─── KUTIPAN TERSEDIA ───
Museum juga sebagai salah satu tempat untuk kegiatan wisata edukasi bagi
masyarakat, selayaknya harus mampu memenuhi segala kebutuhan pengunjung baik
secara fisik maupun psikis. Dan bagi kami, tiga objek museum yang menjadi
tujuan kunjungan kami telah meberikan semuanya. Kami berbahagia. Meskipun
Bandung tetap kami rindukan.
Terima
kasih yang tak terhingga saya ucapkan selaku penanggung jawab Mata Kuliah LM302
– Manajemen Museum kepada:
Tim
dosen LM302 – Manajemen Museum yakni Ibu Erlina, Pak Angga, dan Pak Ajie yang
memberikan kami kesempatan untuk dapat melaksanakan kegiatan studi komparatif
ini ke Bali.
Para
panitia di balik layar yang sudah meluangkan waktu, pikiran, dan tenaganya
untuk mengurus segala macam keperluan sejak sebelum dan selama kegiatan. Guys, thanks!
─── DATA TERCATAT ───
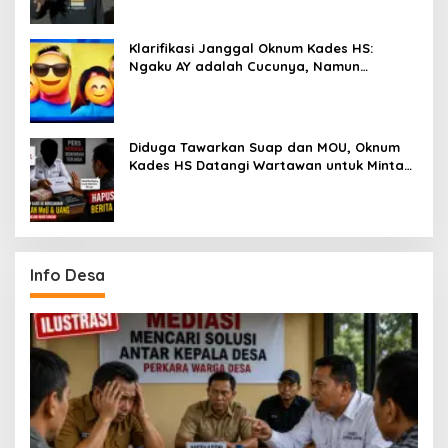
Klarifikasi Janggal Oknum Kades HS:
Ngaku AY adalah Cucunya, Namun
Tawarkan Suap dan Gadai Motor demi
Hentikan Berita
Diduga Tawarkan Suap dan MOU, Oknum
Kades HS Datangi Wartawan untuk Minta
Hapus Berita Dugaan Perselingkuhan
Info Desa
───
**TUGAS DIKERJAKAN:** Ubah paragraf dalam kutipan tentang kunjungan museum yang diawali kata "Museum juga sebagai salah satu tempat" menjadi daftar poin singkat. Pertahankan semua fakta utamanya.

**HASIL LATIHAN:**
- Museum merupakan salah satu tempat wisata edukasi bagi masyarakat.
- Museum sepatutnya memenuhi segala kebutuhan fisik dan psikis pengunjung.
- Menurut rombongan penulis, tiga museum yang mereka kunjungi telah memenuhi semua kebutuhan itu.
- Mereka merasa bahagia, meskipun tetap merindukan Bandung.